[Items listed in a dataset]

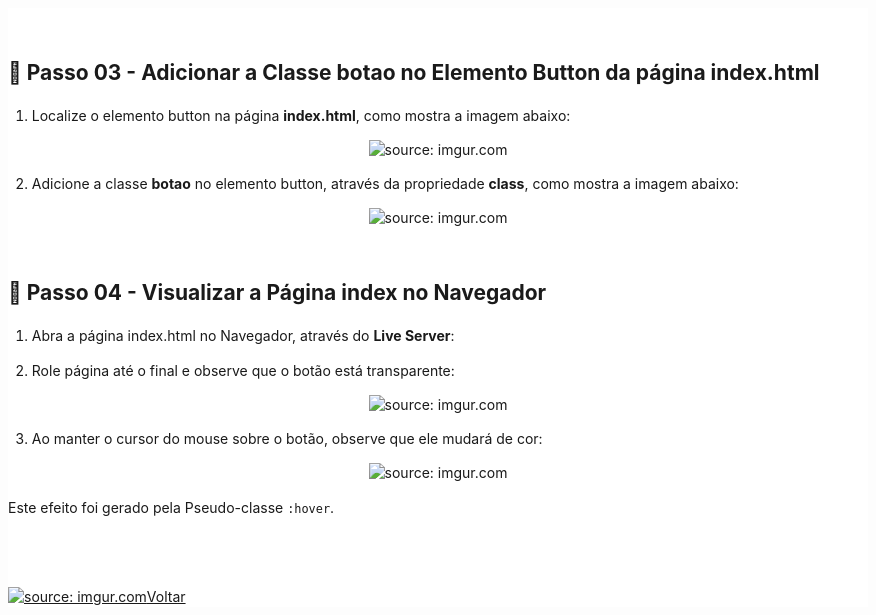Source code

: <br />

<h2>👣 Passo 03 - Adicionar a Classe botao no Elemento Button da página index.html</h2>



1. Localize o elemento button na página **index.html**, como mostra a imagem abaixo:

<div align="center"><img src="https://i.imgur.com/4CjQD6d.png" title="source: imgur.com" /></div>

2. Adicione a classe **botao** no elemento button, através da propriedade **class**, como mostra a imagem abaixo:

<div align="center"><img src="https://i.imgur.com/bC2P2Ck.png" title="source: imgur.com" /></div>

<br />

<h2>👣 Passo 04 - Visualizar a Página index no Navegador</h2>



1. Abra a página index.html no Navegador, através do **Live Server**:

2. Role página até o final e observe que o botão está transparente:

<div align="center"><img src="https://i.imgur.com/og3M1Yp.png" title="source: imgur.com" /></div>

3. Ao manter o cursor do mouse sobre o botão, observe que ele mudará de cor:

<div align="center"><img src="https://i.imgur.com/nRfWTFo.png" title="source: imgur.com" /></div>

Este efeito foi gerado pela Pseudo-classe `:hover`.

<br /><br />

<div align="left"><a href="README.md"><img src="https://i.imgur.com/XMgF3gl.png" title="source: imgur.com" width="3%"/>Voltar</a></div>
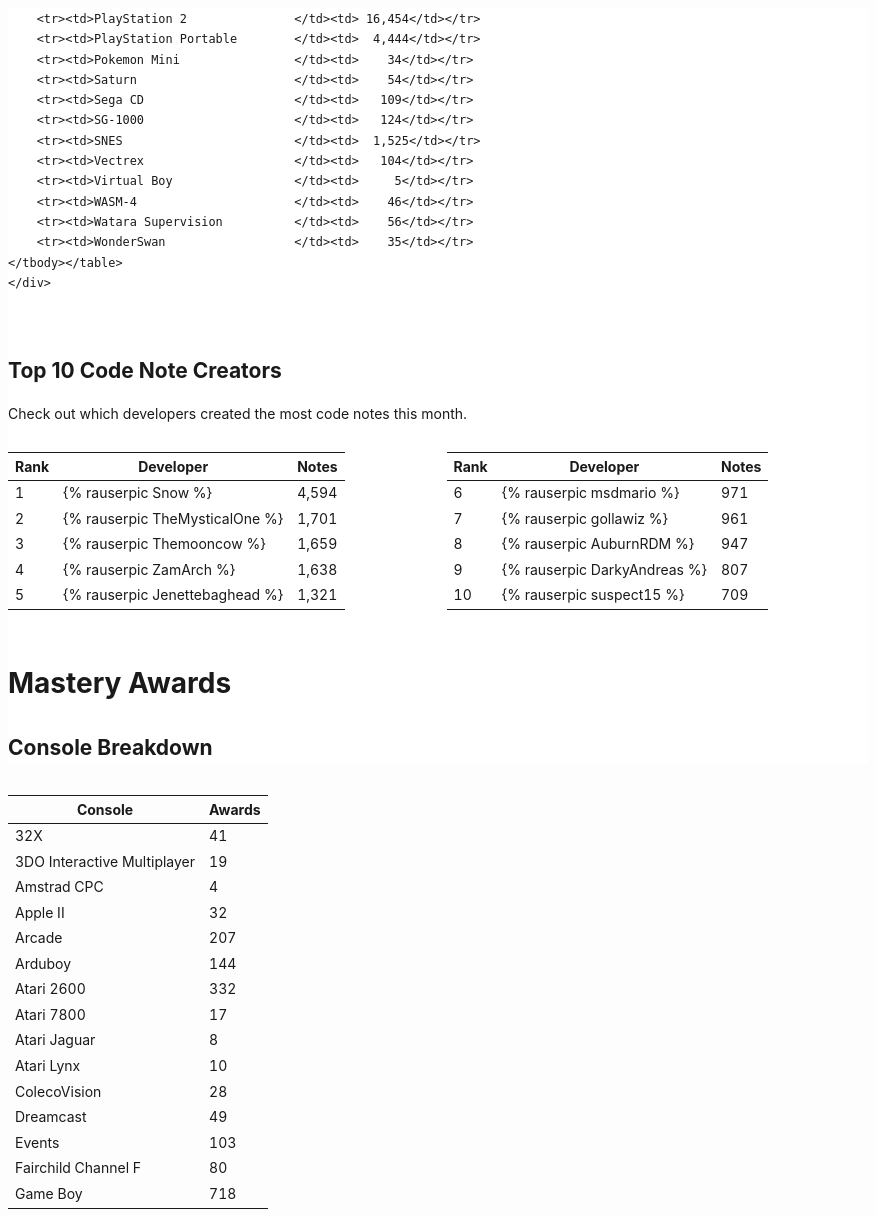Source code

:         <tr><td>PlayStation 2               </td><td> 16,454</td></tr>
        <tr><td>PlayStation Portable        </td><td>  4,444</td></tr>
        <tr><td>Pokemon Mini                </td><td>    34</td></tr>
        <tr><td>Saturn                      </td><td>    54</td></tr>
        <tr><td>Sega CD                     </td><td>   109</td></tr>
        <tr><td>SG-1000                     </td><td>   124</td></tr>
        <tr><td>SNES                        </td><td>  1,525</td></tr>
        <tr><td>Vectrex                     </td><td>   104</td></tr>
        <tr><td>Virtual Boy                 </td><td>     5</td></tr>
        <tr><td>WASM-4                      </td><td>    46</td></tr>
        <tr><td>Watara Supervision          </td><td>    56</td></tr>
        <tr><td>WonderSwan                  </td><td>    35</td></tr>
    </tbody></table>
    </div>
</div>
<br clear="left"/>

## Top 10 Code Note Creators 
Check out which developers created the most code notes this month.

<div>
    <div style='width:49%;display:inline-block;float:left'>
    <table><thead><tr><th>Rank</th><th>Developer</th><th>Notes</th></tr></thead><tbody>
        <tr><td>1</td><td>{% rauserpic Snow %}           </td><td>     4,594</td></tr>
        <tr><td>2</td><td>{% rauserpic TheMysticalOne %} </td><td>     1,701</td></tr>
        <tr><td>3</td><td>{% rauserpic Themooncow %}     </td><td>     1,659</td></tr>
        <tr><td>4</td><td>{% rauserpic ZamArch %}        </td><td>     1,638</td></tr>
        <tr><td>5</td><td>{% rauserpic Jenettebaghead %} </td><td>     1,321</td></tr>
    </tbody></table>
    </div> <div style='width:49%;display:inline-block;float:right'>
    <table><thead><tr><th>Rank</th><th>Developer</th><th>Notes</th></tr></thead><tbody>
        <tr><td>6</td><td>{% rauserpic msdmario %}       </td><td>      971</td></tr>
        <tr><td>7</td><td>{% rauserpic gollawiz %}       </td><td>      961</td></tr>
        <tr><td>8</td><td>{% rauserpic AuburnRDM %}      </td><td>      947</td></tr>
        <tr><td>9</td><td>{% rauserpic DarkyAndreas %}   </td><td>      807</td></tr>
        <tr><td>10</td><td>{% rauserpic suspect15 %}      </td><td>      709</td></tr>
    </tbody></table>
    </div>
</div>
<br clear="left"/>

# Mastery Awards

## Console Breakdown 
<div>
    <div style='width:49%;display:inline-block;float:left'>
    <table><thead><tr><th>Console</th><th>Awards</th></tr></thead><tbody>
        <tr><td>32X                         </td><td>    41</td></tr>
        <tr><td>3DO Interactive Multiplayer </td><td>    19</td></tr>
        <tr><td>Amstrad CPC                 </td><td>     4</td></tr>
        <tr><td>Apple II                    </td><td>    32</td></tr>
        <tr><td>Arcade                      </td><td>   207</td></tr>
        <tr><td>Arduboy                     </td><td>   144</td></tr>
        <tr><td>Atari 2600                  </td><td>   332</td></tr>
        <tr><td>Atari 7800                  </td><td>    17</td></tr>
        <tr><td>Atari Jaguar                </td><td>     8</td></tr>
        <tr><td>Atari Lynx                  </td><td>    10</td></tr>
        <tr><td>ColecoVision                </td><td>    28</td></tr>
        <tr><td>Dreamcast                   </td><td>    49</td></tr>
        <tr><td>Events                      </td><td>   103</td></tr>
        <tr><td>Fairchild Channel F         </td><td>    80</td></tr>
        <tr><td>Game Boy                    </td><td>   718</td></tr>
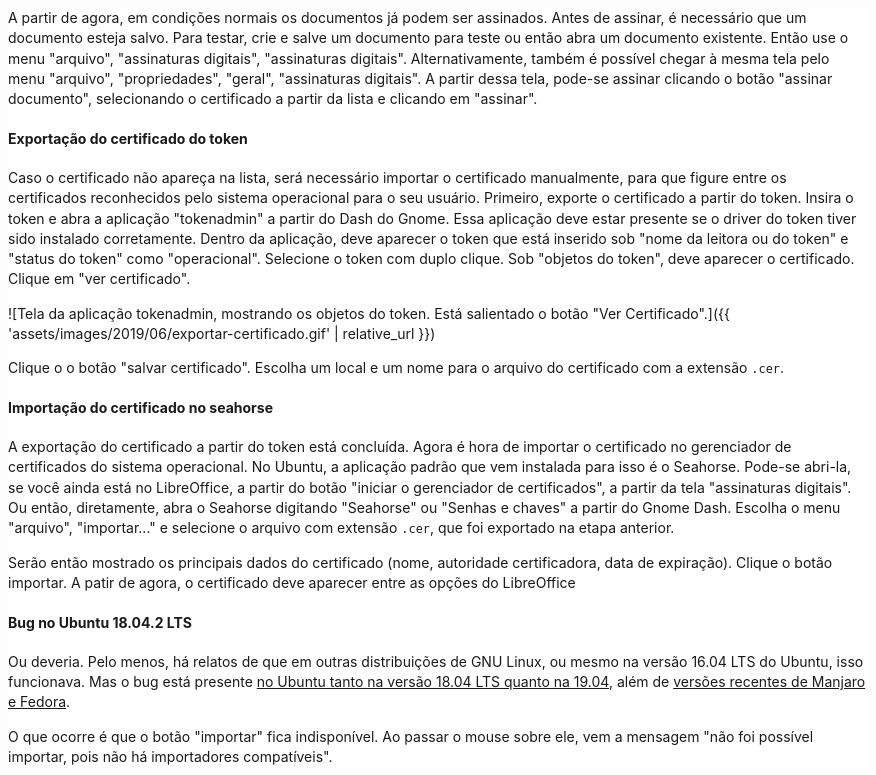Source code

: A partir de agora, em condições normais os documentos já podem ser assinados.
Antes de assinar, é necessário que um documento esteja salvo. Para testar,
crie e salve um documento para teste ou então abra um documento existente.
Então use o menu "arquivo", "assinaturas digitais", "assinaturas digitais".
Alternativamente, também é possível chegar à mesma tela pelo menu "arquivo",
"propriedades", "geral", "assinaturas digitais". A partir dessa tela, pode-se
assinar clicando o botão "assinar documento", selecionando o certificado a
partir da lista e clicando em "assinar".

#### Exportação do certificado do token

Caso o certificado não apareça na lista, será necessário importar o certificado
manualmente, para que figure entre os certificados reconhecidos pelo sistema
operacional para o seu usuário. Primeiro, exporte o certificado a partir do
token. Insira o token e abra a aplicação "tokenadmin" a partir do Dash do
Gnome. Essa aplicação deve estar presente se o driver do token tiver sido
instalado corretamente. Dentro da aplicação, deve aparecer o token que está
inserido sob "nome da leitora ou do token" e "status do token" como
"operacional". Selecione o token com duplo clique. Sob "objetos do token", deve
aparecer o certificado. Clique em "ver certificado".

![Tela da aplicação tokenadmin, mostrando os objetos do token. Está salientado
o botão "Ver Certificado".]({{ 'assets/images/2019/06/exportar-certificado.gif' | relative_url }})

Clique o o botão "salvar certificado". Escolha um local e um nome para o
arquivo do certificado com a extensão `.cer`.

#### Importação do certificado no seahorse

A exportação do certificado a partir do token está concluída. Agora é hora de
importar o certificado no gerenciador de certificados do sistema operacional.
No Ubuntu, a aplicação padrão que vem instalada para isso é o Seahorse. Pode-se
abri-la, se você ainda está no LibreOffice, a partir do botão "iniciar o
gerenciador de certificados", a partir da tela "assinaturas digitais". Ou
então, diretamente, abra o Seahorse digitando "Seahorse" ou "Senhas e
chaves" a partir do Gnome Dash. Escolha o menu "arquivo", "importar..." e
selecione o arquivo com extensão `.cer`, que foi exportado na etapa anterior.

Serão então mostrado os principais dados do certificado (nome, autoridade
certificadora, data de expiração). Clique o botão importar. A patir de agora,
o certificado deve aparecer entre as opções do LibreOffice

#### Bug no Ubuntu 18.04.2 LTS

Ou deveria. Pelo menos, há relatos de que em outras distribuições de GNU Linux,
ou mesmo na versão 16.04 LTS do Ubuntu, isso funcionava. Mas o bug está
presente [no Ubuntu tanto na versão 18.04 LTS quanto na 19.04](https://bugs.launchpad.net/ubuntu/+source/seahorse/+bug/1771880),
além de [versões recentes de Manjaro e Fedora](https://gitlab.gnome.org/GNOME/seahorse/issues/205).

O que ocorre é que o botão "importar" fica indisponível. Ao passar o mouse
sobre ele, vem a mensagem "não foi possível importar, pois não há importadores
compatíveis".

* _Exercise objective_
Leave out the pictures, then return every line of the data exactly.

* _Response for this exercise_
Source code

: <br />

<h2>👣 Passo 03 - Adicionar a Classe botao no Elemento Button da página index.html</h2>



1. Localize o elemento button na página **index.html**, como mostra a imagem abaixo:

<div align="center"><img src="https://i.imgur.com/4CjQD6d.png" title="source: imgur.com" /></div>

2. Adicione a classe **botao** no elemento button, através da propriedade **class**, como mostra a imagem abaixo:

<div align="center"><img src="https://i.imgur.com/bC2P2Ck.png" title="source: imgur.com" /></div>

<br />

<h2>👣 Passo 04 - Visualizar a Página index no Navegador</h2>



1. Abra a página index.html no Navegador, através do **Live Server**:

2. Role página até o final e observe que o botão está transparente:

<div align="center"><img src="https://i.imgur.com/og3M1Yp.png" title="source: imgur.com" /></div>

3. Ao manter o cursor do mouse sobre o botão, observe que ele mudará de cor:

<div align="center"><img src="https://i.imgur.com/nRfWTFo.png" title="source: imgur.com" /></div>

Este efeito foi gerado pela Pseudo-classe `:hover`.

<br /><br />

<div align="left"><a href="README.md"><img src="https://i.imgur.com/XMgF3gl.png" title="source: imgur.com" width="3%"/>Voltar</a></div>
Source code

:         <tr><td>PlayStation 2               </td><td> 16,454</td></tr>
        <tr><td>PlayStation Portable        </td><td>  4,444</td></tr>
        <tr><td>Pokemon Mini                </td><td>    34</td></tr>
        <tr><td>Saturn                      </td><td>    54</td></tr>
        <tr><td>Sega CD                     </td><td>   109</td></tr>
        <tr><td>SG-1000                     </td><td>   124</td></tr>
        <tr><td>SNES                        </td><td>  1,525</td></tr>
        <tr><td>Vectrex                     </td><td>   104</td></tr>
        <tr><td>Virtual Boy                 </td><td>     5</td></tr>
        <tr><td>WASM-4                      </td><td>    46</td></tr>
        <tr><td>Watara Supervision          </td><td>    56</td></tr>
        <tr><td>WonderSwan                  </td><td>    35</td></tr>
    </tbody></table>
    </div>
</div>
<br clear="left"/>

## Top 10 Code Note Creators 
Check out which developers created the most code notes this month.

<div>
    <div style='width:49%;display:inline-block;float:left'>
    <table><thead><tr><th>Rank</th><th>Developer</th><th>Notes</th></tr></thead><tbody>
        <tr><td>1</td><td>{% rauserpic Snow %}           </td><td>     4,594</td></tr>
        <tr><td>2</td><td>{% rauserpic TheMysticalOne %} </td><td>     1,701</td></tr>
        <tr><td>3</td><td>{% rauserpic Themooncow %}     </td><td>     1,659</td></tr>
        <tr><td>4</td><td>{% rauserpic ZamArch %}        </td><td>     1,638</td></tr>
        <tr><td>5</td><td>{% rauserpic Jenettebaghead %} </td><td>     1,321</td></tr>
    </tbody></table>
    </div> <div style='width:49%;display:inline-block;float:right'>
    <table><thead><tr><th>Rank</th><th>Developer</th><th>Notes</th></tr></thead><tbody>
        <tr><td>6</td><td>{% rauserpic msdmario %}       </td><td>      971</td></tr>
        <tr><td>7</td><td>{% rauserpic gollawiz %}       </td><td>      961</td></tr>
        <tr><td>8</td><td>{% rauserpic AuburnRDM %}      </td><td>      947</td></tr>
        <tr><td>9</td><td>{% rauserpic DarkyAndreas %}   </td><td>      807</td></tr>
        <tr><td>10</td><td>{% rauserpic suspect15 %}      </td><td>      709</td></tr>
    </tbody></table>
    </div>
</div>
<br clear="left"/>

# Mastery Awards

## Console Breakdown 
<div>
    <div style='width:49%;display:inline-block;float:left'>
    <table><thead><tr><th>Console</th><th>Awards</th></tr></thead><tbody>
        <tr><td>32X                         </td><td>    41</td></tr>
        <tr><td>3DO Interactive Multiplayer </td><td>    19</td></tr>
        <tr><td>Amstrad CPC                 </td><td>     4</td></tr>
        <tr><td>Apple II                    </td><td>    32</td></tr>
        <tr><td>Arcade                      </td><td>   207</td></tr>
        <tr><td>Arduboy                     </td><td>   144</td></tr>
        <tr><td>Atari 2600                  </td><td>   332</td></tr>
        <tr><td>Atari 7800                  </td><td>    17</td></tr>
        <tr><td>Atari Jaguar                </td><td>     8</td></tr>
        <tr><td>Atari Lynx                  </td><td>    10</td></tr>
        <tr><td>ColecoVision                </td><td>    28</td></tr>
        <tr><td>Dreamcast                   </td><td>    49</td></tr>
        <tr><td>Events                      </td><td>   103</td></tr>
        <tr><td>Fairchild Channel F         </td><td>    80</td></tr>
        <tr><td>Game Boy                    </td><td>   718</td></tr>
Source code

: A partir de agora, em condições normais os documentos já podem ser assinados.
Antes de assinar, é necessário que um documento esteja salvo. Para testar,
crie e salve um documento para teste ou então abra um documento existente.
Então use o menu "arquivo", "assinaturas digitais", "assinaturas digitais".
Alternativamente, também é possível chegar à mesma tela pelo menu "arquivo",
"propriedades", "geral", "assinaturas digitais". A partir dessa tela, pode-se
assinar clicando o botão "assinar documento", selecionando o certificado a
partir da lista e clicando em "assinar".

#### Exportação do certificado do token

Caso o certificado não apareça na lista, será necessário importar o certificado
manualmente, para que figure entre os certificados reconhecidos pelo sistema
operacional para o seu usuário. Primeiro, exporte o certificado a partir do
token. Insira o token e abra a aplicação "tokenadmin" a partir do Dash do
Gnome. Essa aplicação deve estar presente se o driver do token tiver sido
instalado corretamente. Dentro da aplicação, deve aparecer o token que está
inserido sob "nome da leitora ou do token" e "status do token" como
"operacional". Selecione o token com duplo clique. Sob "objetos do token", deve
aparecer o certificado. Clique em "ver certificado".

![Tela da aplicação tokenadmin, mostrando os objetos do token. Está salientado
o botão "Ver Certificado".]({{ 'assets/images/2019/06/exportar-certificado.gif' | relative_url }})

Clique o o botão "salvar certificado". Escolha um local e um nome para o
arquivo do certificado com a extensão `.cer`.

#### Importação do certificado no seahorse

A exportação do certificado a partir do token está concluída. Agora é hora de
importar o certificado no gerenciador de certificados do sistema operacional.
No Ubuntu, a aplicação padrão que vem instalada para isso é o Seahorse. Pode-se
abri-la, se você ainda está no LibreOffice, a partir do botão "iniciar o
gerenciador de certificados", a partir da tela "assinaturas digitais". Ou
então, diretamente, abra o Seahorse digitando "Seahorse" ou "Senhas e
chaves" a partir do Gnome Dash. Escolha o menu "arquivo", "importar..." e
selecione o arquivo com extensão `.cer`, que foi exportado na etapa anterior.

Serão então mostrado os principais dados do certificado (nome, autoridade
certificadora, data de expiração). Clique o botão importar. A patir de agora,
o certificado deve aparecer entre as opções do LibreOffice

#### Bug no Ubuntu 18.04.2 LTS

Ou deveria. Pelo menos, há relatos de que em outras distribuições de GNU Linux,
ou mesmo na versão 16.04 LTS do Ubuntu, isso funcionava. Mas o bug está
presente [no Ubuntu tanto na versão 18.04 LTS quanto na 19.04](https://bugs.launchpad.net/ubuntu/+source/seahorse/+bug/1771880),
além de [versões recentes de Manjaro e Fedora](https://gitlab.gnome.org/GNOME/seahorse/issues/205).

O que ocorre é que o botão "importar" fica indisponível. Ao passar o mouse
sobre ele, vem a mensagem "não foi possível importar, pois não há importadores
compatíveis".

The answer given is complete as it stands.